> [TEXT SHOWN]:
◆ ◆ ◆ ◆ ◆
Question

In a triangle ABC with usual notations if $\angle A=30^{\circ}$, then the value of $(1+\frac{a}{c}+\frac{b}{c})(1+\frac{c}{b}-\frac{a}{b})=$

• A. $\sqrt{3}-2$
• B. $2+\sqrt{5}$
• C. $\sqrt{3}+2$
• D. $2-\sqrt{5}$

Hint:

$\frac{(b+c)^2 - a^2}{bc} = 2(1 + \cos A)$ is a standard identity in properties of triangles.

Answer 1

The Correct Option is C

Step 1: Concept
Use the Cosine Rule: $\cos A = \frac{b^2+c^2-a^2}{2bc}$.

Step 2: Analysis
Simplify the expression: $(\frac{c+a+b}{c})(\frac{b+c-a}{b}) = \frac{(b+c+a)(b+c-a)}{bc}$
$= \frac{(b+c)^2 - a^2}{bc} = \frac{b^2 + c^2 + 2bc - a^2}{bc} = \frac{(b^2 + c^2 - a^2) + 2bc}{bc}$

Step 3: Calculation
From Cosine Rule: $b^2 + c^2 - a^2 = 2bc \cos A$.
Expression $= \frac{2bc \cos A + 2bc}{bc} = 2 \cos A + 2$.
Given $A = 30^{\circ}$, $\cos 30^{\circ} = \frac{\sqrt{3}}{2}$.
Value $= 2(\frac{\sqrt{3}}{2}) + 2 = \sqrt{3} + 2$.

Step 4: Conclusion
Hence, the value is $\sqrt{3}+2$. Final Answer: (C)
◆ ◆ ◆ ◆ ◆
> [EXCERPTED RECORDS]:

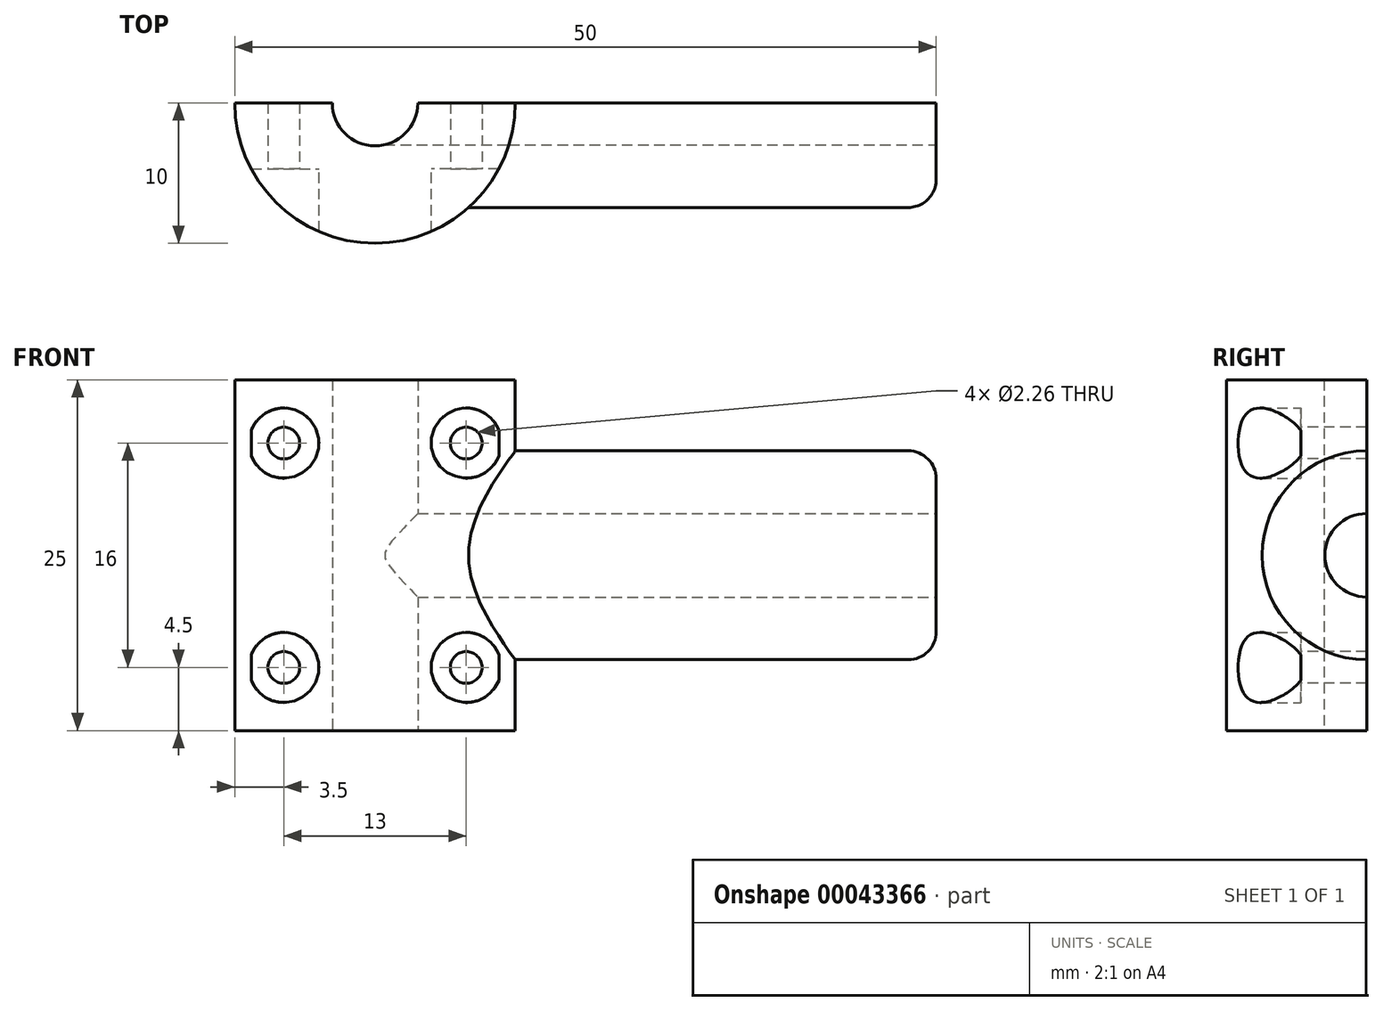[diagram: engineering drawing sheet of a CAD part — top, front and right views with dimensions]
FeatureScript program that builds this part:
annotation { "Feature Type Name" : "Feature", "Feature Type Description" : "" }
export const myFeature = defineFeature(function(context is Context, id is Id, definition is map)
    precondition{}
    {
        {
            var Q0;
            Q0=qCreatedBy(makeId("Top.planeOp"),FACE);
            var sketch = newSketch(context, id + "F0", { "sketchPlane" : qUnion([Q0])});
            skCircle(sketch, "E0", {"center": v(0, 0) * mm, "radius": 3.05 * mm});
            skCircle(sketch, "E1", {"center": v(0, 0) * mm, "radius": 10 * mm});
            skSolve(sketch);
        }
        {
            var Q0;
            Q0 = qSketchRegion(id + "F0", true);
            extrude(context, id + "F1", {"entities" : qUnion([Q0]), "depth" : 25 * mm, "symmetric" : true});
        }
        {
            var Q0;
            Q0=qCreatedBy(makeId("Right.planeOp"),FACE);
            cPlane(context, id + "F2", {"entities" : qUnion([Q0]), "cplaneType" : CPlaneType.OFFSET, "offset" : 40 * mm, "width" : 150 * mm, "height" : 150 * mm});
        }
        {
            var Q0;
            Q0=qCreatedBy(id+"F2.planeOp",FACE);
            var sketch = newSketch(context, id + "F3", { "sketchPlane" : qUnion([Q0])});
            skCircle(sketch, "E2", {"center": v(0, 0) * mm, "radius": 7.45 * mm});
            skSolve(sketch);
        }
        {
            var Q0;
            Q0 = qSketchRegion(id + "F3", true);
            extrude(context, id + "F4", {"entities" : qUnion([Q0]), "operationType" : NewBodyOperationType.ADD, "endBound" : BoundingType.UP_TO_NEXT, "oppositeDirection" : true, "depth" : 10.9 * mm});
        }
        {
            var Q0;
            Q0=makeQuery(id+"F4.opExtrude","CAP_FACE",FACE,{"disambiguationData":[OSD([sQuery(id+"F3.wireOp",EDGE,"E2")])],"isStart":true});
            var sketch = newSketch(context, id + "F5", { "sketchPlane" : qUnion([Q0])});
            skCircle(sketch, "E3", {"center": v(0, 0) * mm, "radius": 2.98 * mm});
            skSolve(sketch);
        }
        {
            var Q0;
            Q0 = qSketchRegion(id + "F5", true);
            extrude(context, id + "F6", {"entities" : qUnion([Q0]), "operationType" : NewBodyOperationType.REMOVE, "endBound" : BoundingType.UP_TO_NEXT, "oppositeDirection" : true, "depth" : 12.8 * mm});
        }
        {
            var Q0;
            Q0=makeQuery(id+"F4.opExtrude","CAP_EDGE",EDGE,{"disambiguationData":[OSD([sQuery(id+"F3.wireOp",EDGE,"E2")])],"isStart":true});
            fillet(context, id + "F7", {"entities" : qUnion([Q0]), "radius" : 2 * mm, "tangentPropagation" : true, "allowEdgeOverflow" : false});
        }
        {
            var Q0;
            Q0=qCreatedBy(makeId("Front.planeOp"),FACE);
            var sketch = newSketch(context, id + "F8", { "sketchPlane" : qUnion([Q0])});
            skCircle(sketch, "E4", {"center": v(-6.5, -8) * mm, "radius": 1.13 * mm});
            skLineSegment(sketch, "E5", {"start": v(0, 0) * mm, "end": v(0, -14.32) * mm, "construction": true});
            skCircle(sketch, "E6.MirrorC", {"center": v(6.5, -8) * mm, "radius": 1.13 * mm});
            skLineSegment(sketch, "E7", {"start": v(0, 0) * mm, "end": v(-19.65, 0) * mm, "construction": true});
            skCircle(sketch, "E8.MirrorC", {"center": v(-6.5, 8) * mm, "radius": 1.13 * mm});
            skCircle(sketch, "E9.MirrorC", {"center": v(6.5, 8) * mm, "radius": 1.13 * mm});
            skSolve(sketch);
        }
        {
            var Q0;
            Q0 = qSketchRegion(id + "F8", true);
            extrude(context, id + "F9", {"entities" : qUnion([Q0]), "operationType" : NewBodyOperationType.REMOVE, "oppositeDirection" : true, "depth" : 25 * mm, "symmetric" : true});
        }
        {
            var Q0;
            Q0=qCreatedBy(makeId("Front.planeOp"),FACE);
            cPlane(context, id + "F10", {"entities" : qUnion([Q0]), "cplaneType" : CPlaneType.OFFSET, "offset" : 4.7 * mm, "width" : 150 * mm, "height" : 150 * mm});
        }
        {
            var Q0;
            Q0=qCreatedBy(id+"F10.planeOp",FACE);
            var sketch = newSketch(context, id + "F11", { "sketchPlane" : qUnion([Q0])});
            skCircle(sketch, "E10", {"center": v(-6.5, 8) * mm, "radius": 2.5 * mm});
            skCircle(sketch, "E11", {"center": v(6.5, 8) * mm, "radius": 2.5 * mm});
            skCircle(sketch, "E12", {"center": v(-6.5, -8) * mm, "radius": 2.5 * mm});
            skCircle(sketch, "E13", {"center": v(6.5, -8) * mm, "radius": 2.5 * mm});
            skSolve(sketch);
        }
        {
            var Q0;
            Q0 = qSketchRegion(id + "F11", true);
            extrude(context, id + "F12", {"entities" : qUnion([Q0]), "operationType" : NewBodyOperationType.REMOVE, "depth" : 25 * mm});
        }
        {
            var Q0;
            Q0=qCreatedBy(makeId("Top.planeOp"),FACE);
            var sketch = newSketch(context, id + "F13", { "sketchPlane" : qUnion([Q0])});
            skLineSegment(sketch, "E14.bottom", {"start": v(-18.94, 0) * mm, "end": v(48.12, 0) * mm});
            skLineSegment(sketch, "E14.top", {"start": v(-18.94, 16.5) * mm, "end": v(48.12, 16.5) * mm});
            skLineSegment(sketch, "E14.left", {"start": v(-18.94, 0) * mm, "end": v(-18.94, 16.5) * mm});
            skLineSegment(sketch, "E14.right", {"start": v(48.12, 0) * mm, "end": v(48.12, 16.5) * mm});
            skSolve(sketch);
        }
        {
            var Q0;
            Q0 = qSketchRegion(id + "F13", true);
            extrude(context, id + "F14", {"entities" : qUnion([Q0]), "operationType" : NewBodyOperationType.REMOVE, "oppositeDirection" : true, "depth" : 25 * mm, "symmetric" : true});
        }
    });
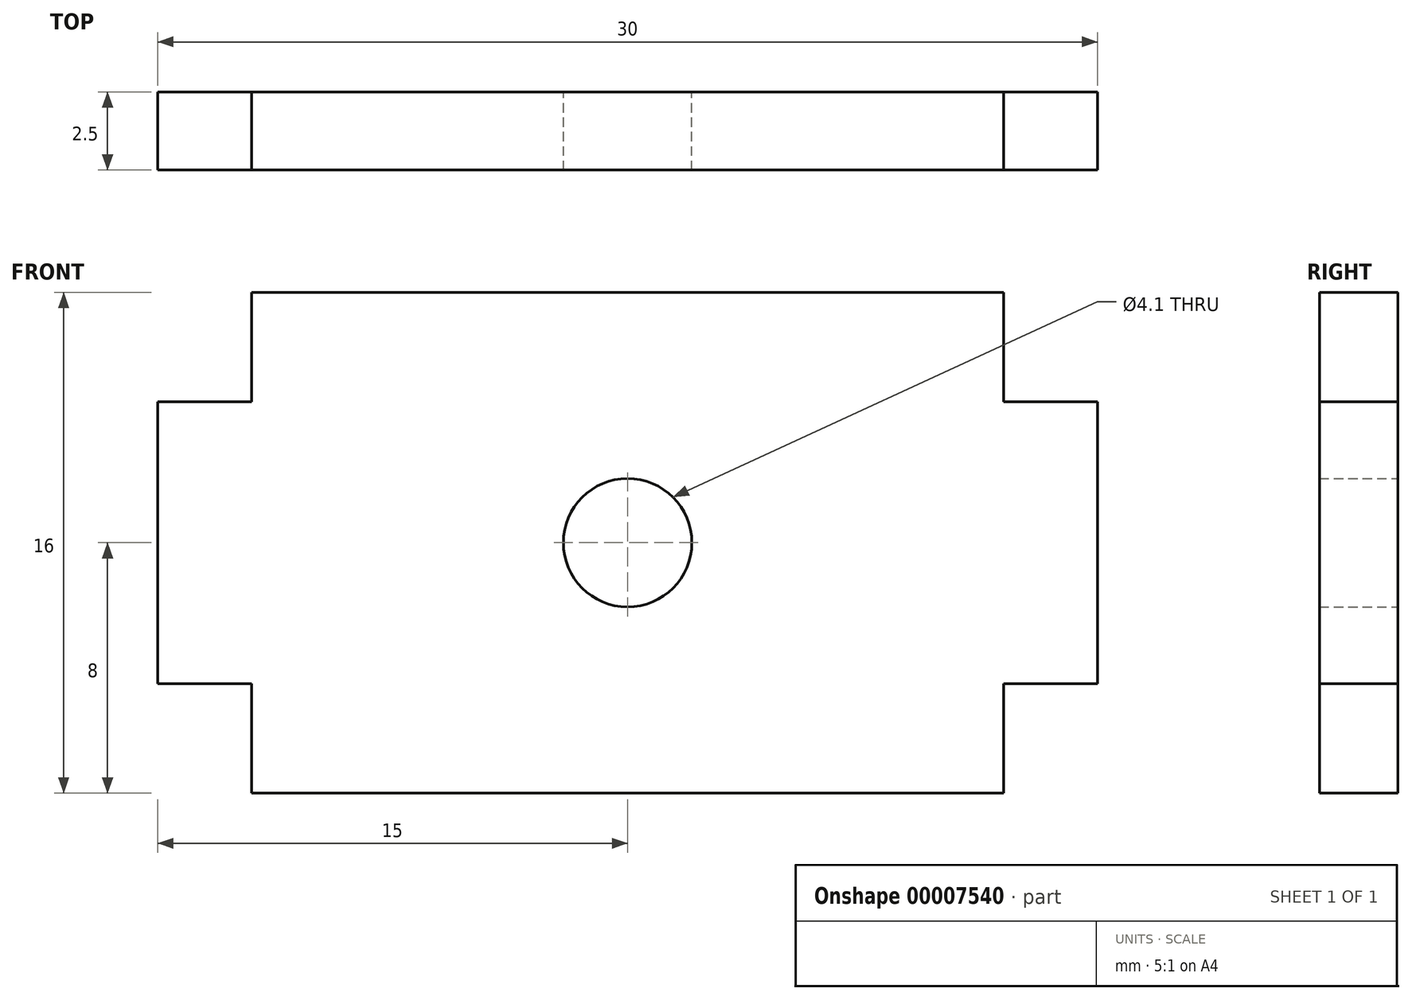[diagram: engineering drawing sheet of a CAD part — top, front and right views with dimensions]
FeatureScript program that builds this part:
annotation { "Feature Type Name" : "Feature", "Feature Type Description" : "" }
export const myFeature = defineFeature(function(context is Context, id is Id, definition is map)
    precondition{}
    {
        {
            var Q0;
            Q0=qCreatedBy(makeId("Front.planeOp"),FACE);
            var sketch = newSketch(context, id + "F0", { "sketchPlane" : qUnion([Q0])});
            skLineSegment(sketch, "E0.rect.bottom", {"start": v(12, -8) * mm, "end": v(-12, -8) * mm});
            skLineSegment(sketch, "E0.rect.top", {"start": v(12, 8) * mm, "end": v(-12, 8) * mm});
            skLineSegment(sketch, "E0.rect.left", {"start": v(12, -8) * mm, "end": v(12, -4.5) * mm});
            skLineSegment(sketch, "E0.rect.right", {"start": v(-12, -8) * mm, "end": v(-12, -4.5) * mm});
            skPoint(sketch, "E0.rect.middle", {"position": v(0, 0) * mm});
            skLineSegment(sketch, "E1.rect.bottom", {"start": v(15, -4.5) * mm, "end": v(12, -4.5) * mm});
            skLineSegment(sketch, "E1.rect.top", {"start": v(15, 4.5) * mm, "end": v(12, 4.5) * mm});
            skLineSegment(sketch, "E1.rect.left", {"start": v(15, -4.5) * mm, "end": v(15, 4.5) * mm});
            skLineSegment(sketch, "E1.rect.right", {"start": v(-15, -4.5) * mm, "end": v(-15, 4.5) * mm});
            skLineSegment(sketch, "E2.trimOffspring", {"start": v(-12, 4.5) * mm, "end": v(-15, 4.5) * mm});
            skLineSegment(sketch, "E3.trimOffspring", {"start": v(-12, 4.5) * mm, "end": v(-12, 8) * mm});
            skLineSegment(sketch, "E4.trimOffspring", {"start": v(-12, -4.5) * mm, "end": v(-15, -4.5) * mm});
            skLineSegment(sketch, "E5.trimOffspring", {"start": v(12, 4.5) * mm, "end": v(12, 8) * mm});
            skCircle(sketch, "E6", {"center": v(0, 0) * mm, "radius": 2.05 * mm});
            skSolve(sketch);
        }
        {
            var Q0;
            Q0 = qSketchRegion(id + "F0", true);
            extrude(context, id + "F1", {"entities" : qUnion([Q0]), "depth" : 2.5 * mm});
        }
    });
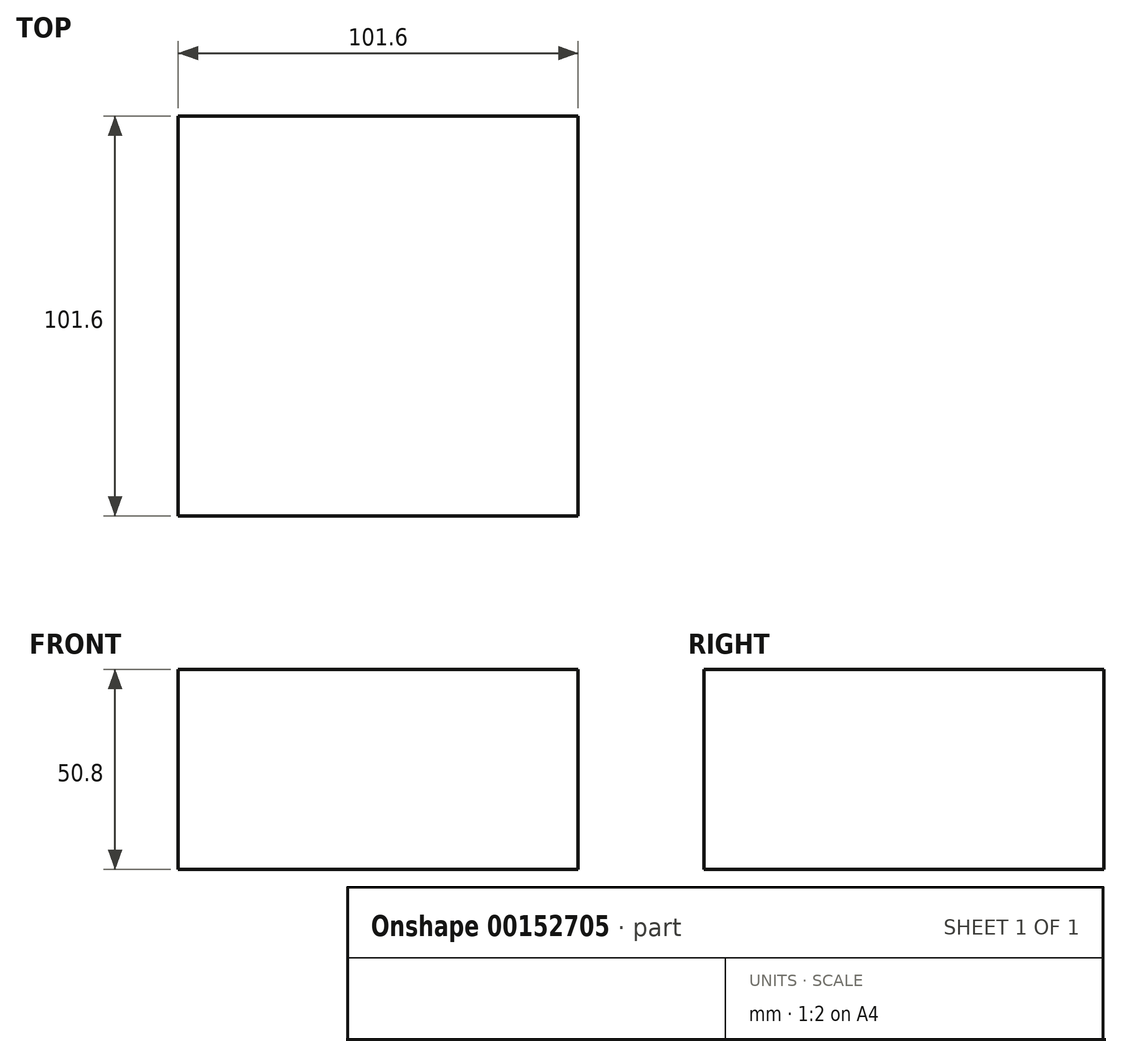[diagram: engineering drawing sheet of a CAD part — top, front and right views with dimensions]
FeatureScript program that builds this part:
annotation { "Feature Type Name" : "Feature", "Feature Type Description" : "" }
export const myFeature = defineFeature(function(context is Context, id is Id, definition is map)
    precondition{}
    {
        {
            var Q0;
            Q0=qCreatedBy(makeId("Top.planeOp"),FACE);
            var sketch = newSketch(context, id + "F0", { "sketchPlane" : qUnion([Q0])});
            skLineSegment(sketch, "E0.bottom", {"start": v(0, 0) * mm, "end": v(101.6, 0) * mm});
            skLineSegment(sketch, "E0.top", {"start": v(0, -101.6) * mm, "end": v(101.6, -101.6) * mm});
            skLineSegment(sketch, "E0.left", {"start": v(0, 0) * mm, "end": v(0, -101.6) * mm});
            skLineSegment(sketch, "E0.right", {"start": v(101.6, 0) * mm, "end": v(101.6, -101.6) * mm});
            skSolve(sketch);
        }
        {
            var Q0;
            Q0=qSketchRegion(id+"F0",true);
            extrude(context, id + "F1", {"entities" : qUnion([Q0]), "depth" : 50.8 * mm});
        }
    });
◆ ◆ ◆ ◆ ◆
> [REQUIRED TASKS]:
- 1) Quote the triangle problem from "The Correct Option" to "2 \cos A + 2$.".
- 2) Show every line of the rows above that contains the string "opExtrude", matching case exactly.

> [EXERCISE RESULTS]:
- 1)
The Correct Option is C

Step 1: Concept
Use the Cosine Rule: $\cos A = \frac{b^2+c^2-a^2}{2bc}$.

Step 2: Analysis
Simplify the expression: $(\frac{c+a+b}{c})(\frac{b+c-a}{b}) = \frac{(b+c+a)(b+c-a)}{bc}$
$= \frac{(b+c)^2 - a^2}{bc} = \frac{b^2 + c^2 + 2bc - a^2}{bc} = \frac{(b^2 + c^2 - a^2) + 2bc}{bc}$

Step 3: Calculation
From Cosine Rule: $b^2 + c^2 - a^2 = 2bc \cos A$.
Expression $= \frac{2bc \cos A + 2bc}{bc} = 2 \cos A + 2$.

- 2)
            Q0=makeQuery(id+"F4.opExtrude","CAP_FACE",FACE,{"disambiguationData":[OSD([sQuery(id+"F3.wireOp",EDGE,"E2")])],"isStart":true});
            Q0=makeQuery(id+"F4.opExtrude","CAP_EDGE",EDGE,{"disambiguationData":[OSD([sQuery(id+"F3.wireOp",EDGE,"E2")])],"isStart":true});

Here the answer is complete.